For some time in my work as a relationship counsellor, I have been intrigued by what couples tell me was their initial attraction to each other.  I ask, “Why out of all the 1000s of people you could  be with are you together?”  Often they cite; fun to be with, a sense of  humour and playfulness.   I want to understand why these are such key factors in their initial attraction.   I  wonder what has happened,  for in many couples, when they come to see me, these ‘good feelings’ have diminished.

In assessment appointments it is my experience that couples are usually anxious and in distress, so I approach my enquiry with sensitivity.  By asking them what was it that first attracted them to each other, I find clients are usually quite amused by the question and by being invited to think about and recall what it was they first liked about each other and what it was that drew them to their partner or spouse. 

Some responses have included: 

I liked her sense of humour and there was a rapport between us..”

“He was different, he made me laugh…”

“She was fun to be with…”

“He was fun and gentle…”

“I liked the way he surprised me, made me laugh, made me happy…”

“I felt I trusted her…”

“He was intelligent, I liked his sense of humour, we had common interests..”

“She liked my sense of humour and I felt comfortable with her…”

It is my experience that in voicing these memories, it can often defuse the tensions in the room.  Maybe by recalling early feelings for each other it can begin to facilitate communication between the couple,.   I admit there is sometimes a sense of mischievousness on my part.  Perhaps I might be engendering an element of fun and humour too.  I wonder whether this could be a common element in all beginning relationships.

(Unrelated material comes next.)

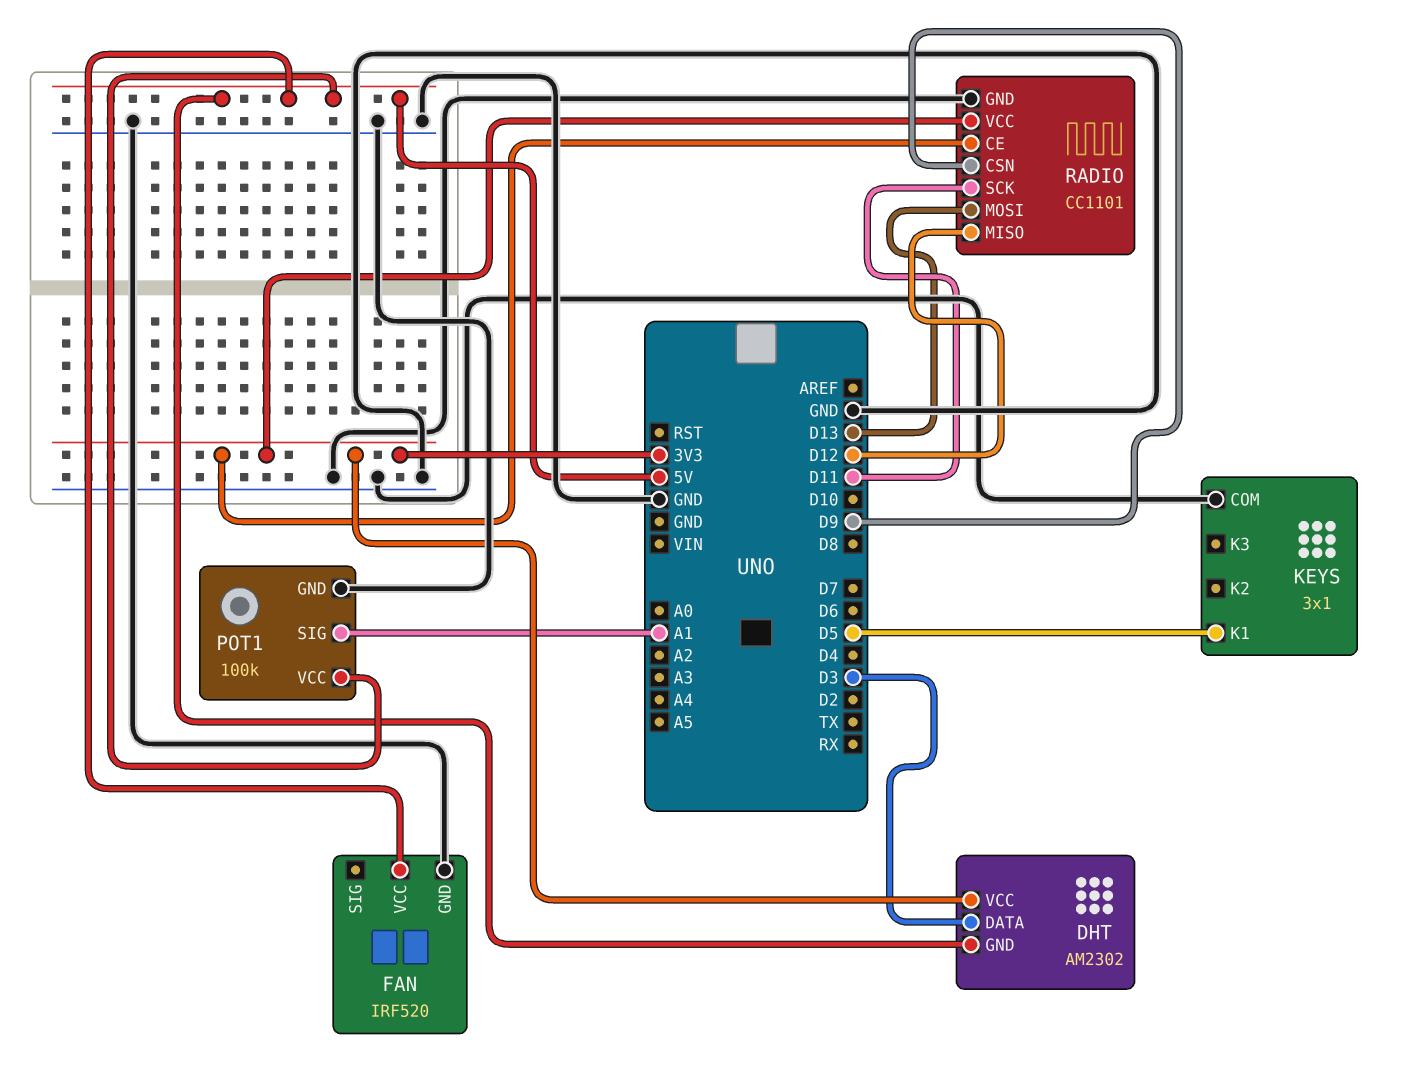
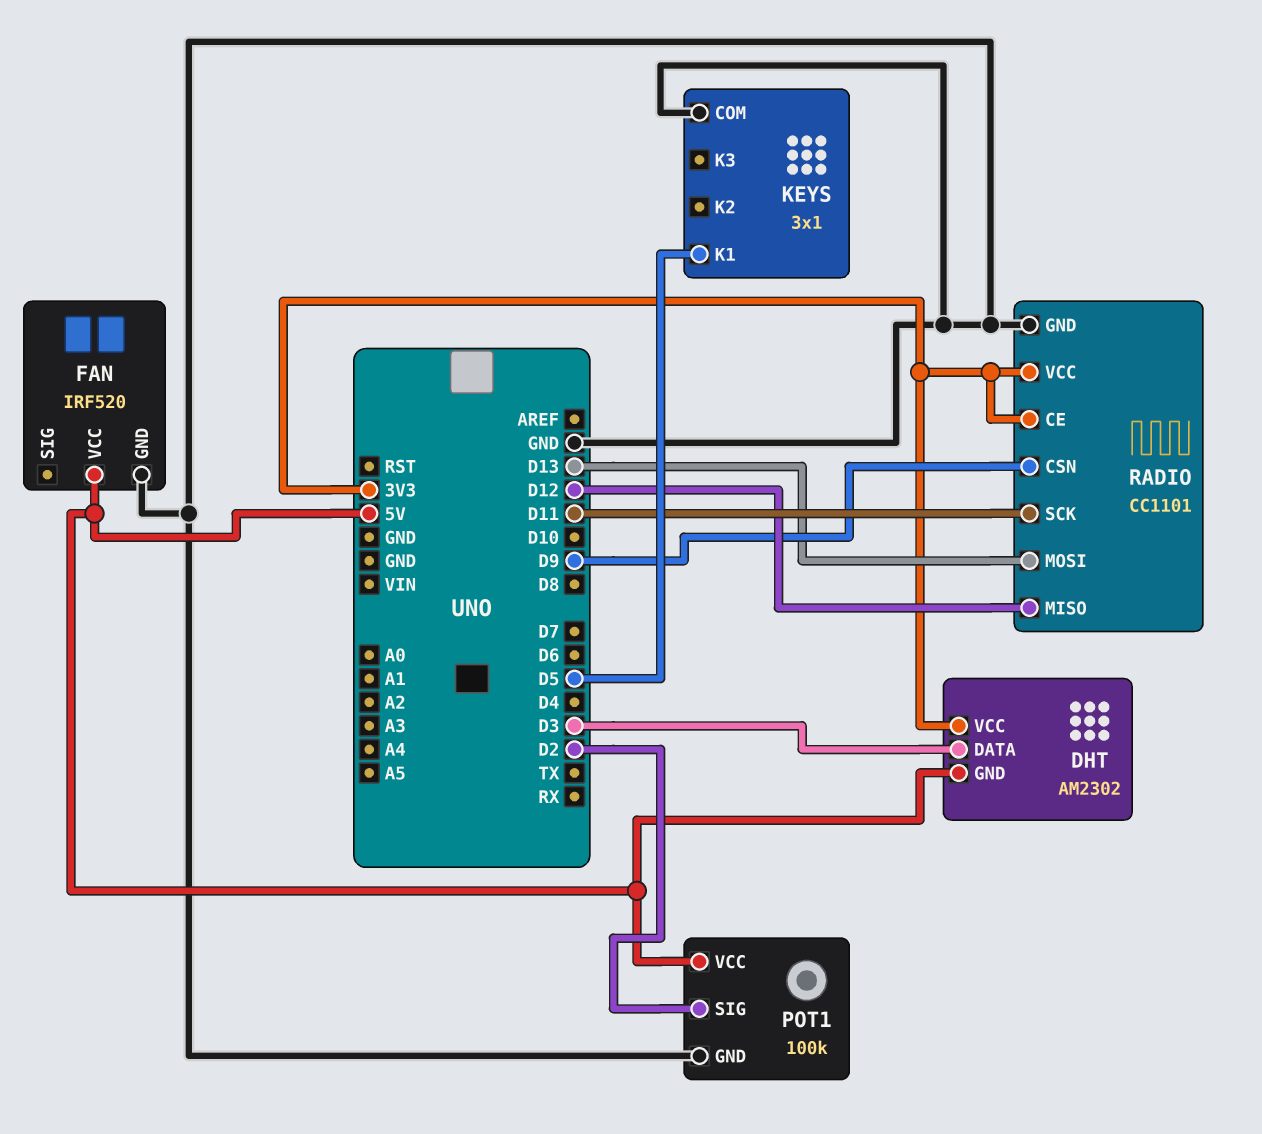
POT1 pin SIG: A1 -> D2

There seems to be a persistent desire for mutual fun.  It was Freud  who first showed us that communication through humour springs from the unconscious and comes to life in our conscious awareness. He recognised moments of genuine humour can provide relief in the midst of conflict, pain and anxiety.  Is humour then present in early encounters with new people as a hedge against anxiety?

Humour and fun require another to share them with.  Is this a sense of ‘we’ and ‘connection’?  Perhaps this can recaptured through couple therapy.